As with all Operational Reviews, the appropriate action to take will be highly dependent on what was learned in the Service Review, how the organization runs, and current focus or goals. There are, however, a few general tips and common areas of focus for taking action after a Service Review.
The first thing to do is target where action is required. This is where the concept of business services is helpful. Prioritization of investment in a technical service should not be solely based on incident count or duration; rather, the total impact to businesses services should drive the level of investment placed into a technical service.
Next, you’ll need to determine the type of investment a technical service requires. Investments into improving service operations happen in many ways and include: major incident response training for responsible teams, more contextual information shared with alerts, technical service refactoring, or infrastructure upgrades, just to name a few.
Whatever the required action, make sure you can tie the effort back to optimizing for business outcomes, especially around customer availability of your digital products.
Final Notes & Considerations#
As you may be able to see, the monthly Service Review is symbiotic with the weekly On-Call Review. If your teams are conducting On-Call Reviews, there should be no surprises about what services are in need of attention.
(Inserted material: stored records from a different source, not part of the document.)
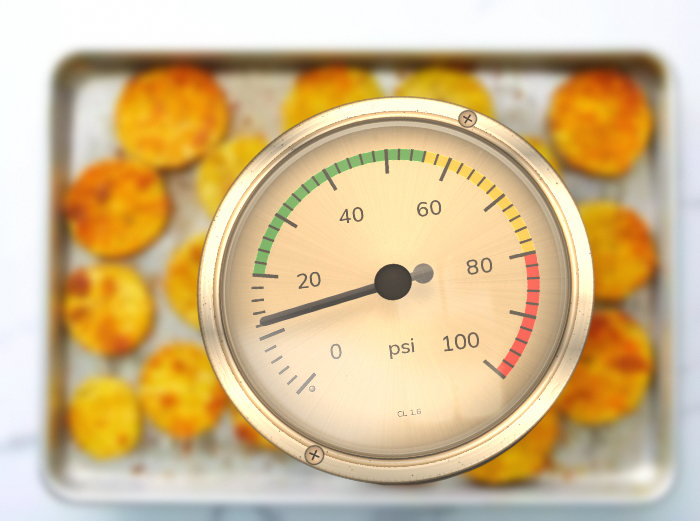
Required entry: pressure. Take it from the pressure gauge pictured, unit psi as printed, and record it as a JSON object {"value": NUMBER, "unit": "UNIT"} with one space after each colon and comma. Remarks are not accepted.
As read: {"value": 12, "unit": "psi"}
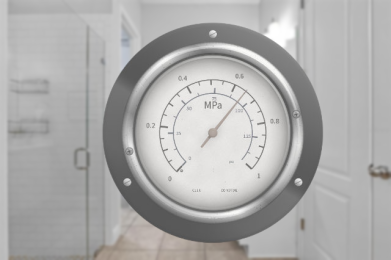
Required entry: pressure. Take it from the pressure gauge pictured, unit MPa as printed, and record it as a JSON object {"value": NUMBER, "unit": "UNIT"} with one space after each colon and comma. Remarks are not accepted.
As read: {"value": 0.65, "unit": "MPa"}
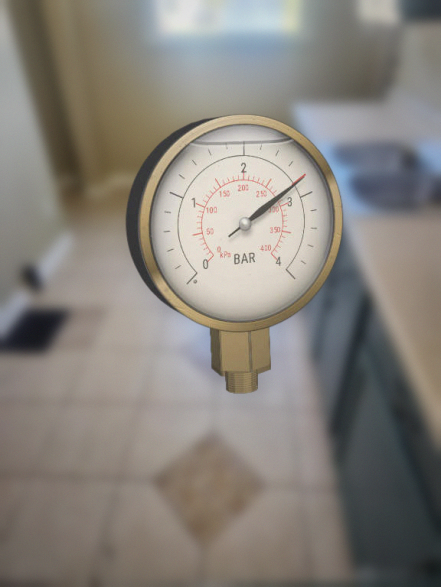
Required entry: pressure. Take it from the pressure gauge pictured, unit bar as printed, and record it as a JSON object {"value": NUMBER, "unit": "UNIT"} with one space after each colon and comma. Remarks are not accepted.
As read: {"value": 2.8, "unit": "bar"}
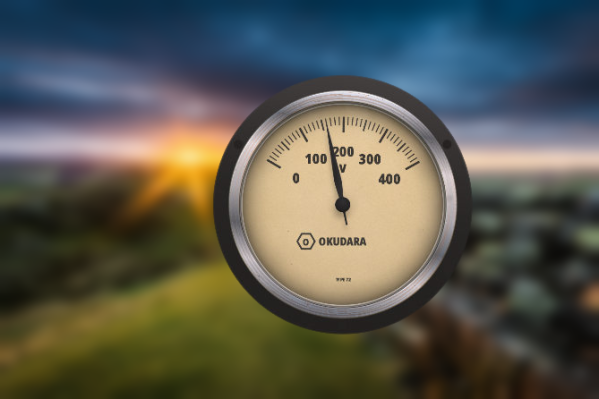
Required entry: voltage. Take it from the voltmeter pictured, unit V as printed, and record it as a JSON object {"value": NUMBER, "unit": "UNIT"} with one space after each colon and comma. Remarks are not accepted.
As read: {"value": 160, "unit": "V"}
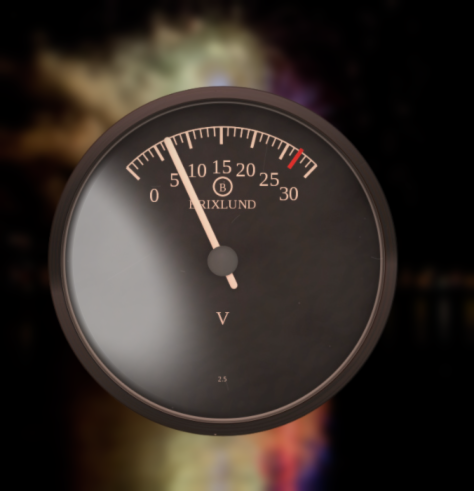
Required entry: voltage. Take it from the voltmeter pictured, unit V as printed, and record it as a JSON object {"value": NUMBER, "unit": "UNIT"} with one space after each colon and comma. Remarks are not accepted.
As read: {"value": 7, "unit": "V"}
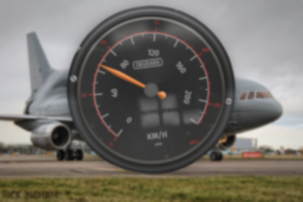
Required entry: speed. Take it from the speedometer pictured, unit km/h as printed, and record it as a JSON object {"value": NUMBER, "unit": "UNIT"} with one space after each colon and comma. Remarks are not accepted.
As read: {"value": 65, "unit": "km/h"}
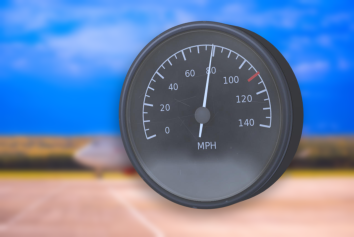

If you are an attendee of the Service Review meeting, it's a good idea to ask your direct reports for summaries of on-call load/pain over the past month or even ask them to share their on-call metric reports with you.
If your teams are conducting on-call handoff reviews, you should not see much in the way of noisy or unactionable services at your monthly service review. If you do find that the service issues you are reviewing here are related to unactionable alerts from noisy services, your focus should be on running weekly on-call handoff reviews where you can address monitoring thresholds and unactionable alerts before they become an issue again at this review.